▶ **DATA ROWS**
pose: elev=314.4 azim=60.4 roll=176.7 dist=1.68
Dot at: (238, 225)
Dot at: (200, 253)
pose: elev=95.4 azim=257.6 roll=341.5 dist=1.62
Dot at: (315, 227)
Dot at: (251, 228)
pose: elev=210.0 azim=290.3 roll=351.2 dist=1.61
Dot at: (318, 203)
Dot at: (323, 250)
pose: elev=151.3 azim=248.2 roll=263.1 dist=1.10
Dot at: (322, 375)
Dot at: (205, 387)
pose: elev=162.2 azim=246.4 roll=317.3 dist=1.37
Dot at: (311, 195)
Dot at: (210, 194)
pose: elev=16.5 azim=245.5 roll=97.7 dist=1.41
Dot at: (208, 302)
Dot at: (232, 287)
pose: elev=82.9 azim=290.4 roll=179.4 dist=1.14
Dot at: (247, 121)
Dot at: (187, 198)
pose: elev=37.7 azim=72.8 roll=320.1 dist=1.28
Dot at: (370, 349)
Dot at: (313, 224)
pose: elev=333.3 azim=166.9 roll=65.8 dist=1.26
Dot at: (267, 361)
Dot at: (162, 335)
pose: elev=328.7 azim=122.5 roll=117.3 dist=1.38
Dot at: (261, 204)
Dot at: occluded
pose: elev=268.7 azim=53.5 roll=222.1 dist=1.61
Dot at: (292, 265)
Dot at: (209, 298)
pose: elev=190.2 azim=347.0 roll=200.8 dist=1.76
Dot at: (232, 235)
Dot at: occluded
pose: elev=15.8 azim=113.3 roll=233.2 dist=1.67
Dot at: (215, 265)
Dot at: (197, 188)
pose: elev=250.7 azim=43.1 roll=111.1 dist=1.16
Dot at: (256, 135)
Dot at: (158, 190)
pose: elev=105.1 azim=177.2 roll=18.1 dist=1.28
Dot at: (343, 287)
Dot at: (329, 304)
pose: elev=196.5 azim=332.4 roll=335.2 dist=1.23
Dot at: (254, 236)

▶ **PROBLEM TO SOLVE**
Could you copy, line for line and unchanged, the data above from the line containing "pose: elev=328.7 azim=122.5" through the end, with both ends included?

▶ **ANSWER FOR THIS EXERCISE**
pose: elev=328.7 azim=122.5 roll=117.3 dist=1.38
Dot at: (261, 204)
Dot at: occluded
pose: elev=268.7 azim=53.5 roll=222.1 dist=1.61
Dot at: (292, 265)
Dot at: (209, 298)
pose: elev=190.2 azim=347.0 roll=200.8 dist=1.76
Dot at: (232, 235)
Dot at: occluded
pose: elev=15.8 azim=113.3 roll=233.2 dist=1.67
Dot at: (215, 265)
Dot at: (197, 188)
pose: elev=250.7 azim=43.1 roll=111.1 dist=1.16
Dot at: (256, 135)
Dot at: (158, 190)
pose: elev=105.1 azim=177.2 roll=18.1 dist=1.28
Dot at: (343, 287)
Dot at: (329, 304)
pose: elev=196.5 azim=332.4 roll=335.2 dist=1.23
Dot at: (254, 236)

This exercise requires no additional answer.